プラズマ切断機の電流調整の基礎的な原理と最適電流設定のやり方がわかるガイド!
2026/01/31
「プラズマ切断機の電流調整」と聞いて、こんな悩みはありませんか?
「板厚や材質ごとに最適な電流値がわからない」「切断中にアークが不安定になり、仕上がりがバラつく」——法人向けの現場でも頻繁に耳にする課題です。

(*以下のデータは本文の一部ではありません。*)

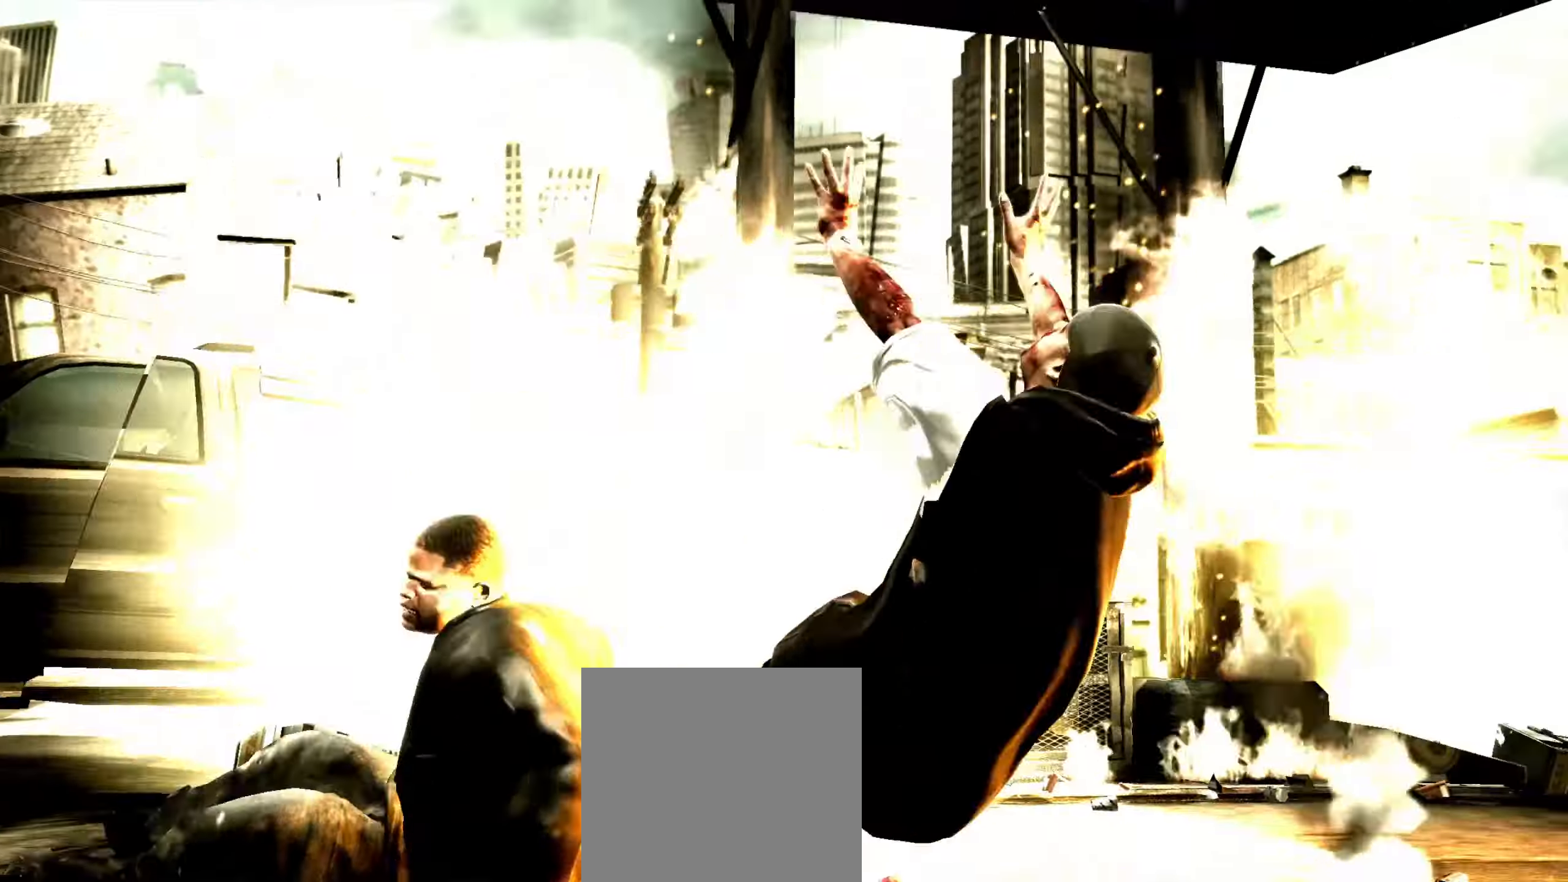
{"dt_ms": 500, "buttons": [], "left_stick": "down", "right_stick": "center", "events": [[83, "left_stick", "down"], [183, "left_stick", "center"], [300, "left_stick", "down-right"], [417, "left_stick", "center"], [483, "left_stick", "down"]]}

技術者であっても、しっかり最適化しないと、スラグ発生や切断停止といったトラブルを避けられません。適切なセッティングを知らないまま作業を続けると、材料ロスや再作業でコストが膨らむリスクも生じます。
本記事では、「電流調整」の基礎からトラブル時の対策まで解説します。
「どこをどう調整すれば現場で安定して切断できるのか?」が明確にわかります。ぜひ最後まで読んで、失敗ゼロのプラズマ切断作業を実現してください。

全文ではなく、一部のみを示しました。